A number of authors have recommended both lower and upper limits on cohort sizes for online study. For example Hiltz (1997), Rovai (2002) and Aragon (2003) all recommend that classes be divided into sub cohorts of no more than 30, while Turoff (1997) argues that a critical mass is needed in order to allow effective online engagement, with Rovai (2002) suggesting that this minimum should be 8-10 students. Some authors have highlighted information overload within large online cohorts as an issue (see, for example, Chen, Pedersen & Murphy, 2012), while others have implied that the depth of engagement in online discussions (evidenced by length of postings, thoroughness of reading of peer postings, or depth of interaction evident within postings) may be less within larger cohorts (Hewitt & Brett, 2007; Kim, 2013). In a CSU context the cost implications of very small cohort sizes is an important consideration and consequently we would suggest that a reasonable compromise might be the idea of dividing very large cohorts into sub cohorts of a maximum of 50 students.
Strategies
The Learning Communities element is exemplified by:
- Smaller sub cohorts within large cohorts facilitated by a tutor who guides community building, provides formative feedback and marks summative assessment tasks.
- Orientation, socialisation and personalisation of the online environment prior to curriculum focused learning activities.

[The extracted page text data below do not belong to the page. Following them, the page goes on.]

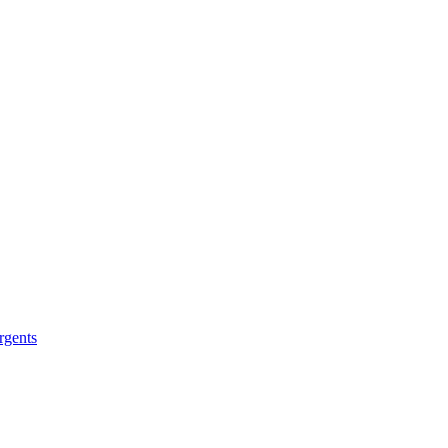
rgents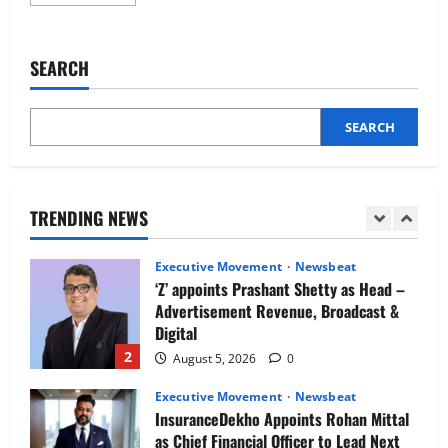
more
Newsbeat
about
IBM and 1M1B Connect Youth to
Amgen
opens
Employment Opportunities at Lucknow
new
SEARCH
Job Mela
technology
and
5
innovation
August 5, 2026
0
center
in
SEARCH
Executive Movement
Newsbeat
Hyderabad
Air India appoints Tewolde Gebremariam
as Chief Executive Officer & Managing
Director
TRENDING NEWS
1
August 5, 2026
0
Executive Movement
Newsbeat
‘Z’ appoints Prashant Shetty as Head –
Advertisement Revenue, Broadcast &
Digital
2
August 5, 2026
0
Executive Movement
Newsbeat
InsuranceDekho Appoints Rohan Mittal
as Chief Financial Officer to Lead Next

- Contribution to a shared resource such as a gallery of photos from professional placement. Social media streams using tools such as Twitter, Instagram or shared bookmarking.
It is important to acknowledge that there is substantial synergy between the Teacher Presence, Interaction Between Students and Learning Communities elements of the model. Consequently many of the strategies listed within Teacher Presence (e.g. welcome videos, communication tone, and responsiveness) and Interaction Between Students (e.g. asynchronous discussions, synchronous discussions, peer teaching and online reflective journals) will also have a positive impact on the establishment of an effective learning community.
The TOL Learning Experience Framework, while encouraging designers to draw upon the OLM in a way which best meets the learning needs of the particular cohort, also recommends that the Learning Communities element is enacted in a way in which students are supported through online communication tools, subject design, and teacher facilitation, but with individual students able to choose whether to participate in cohort community activities or to study independently during a subject.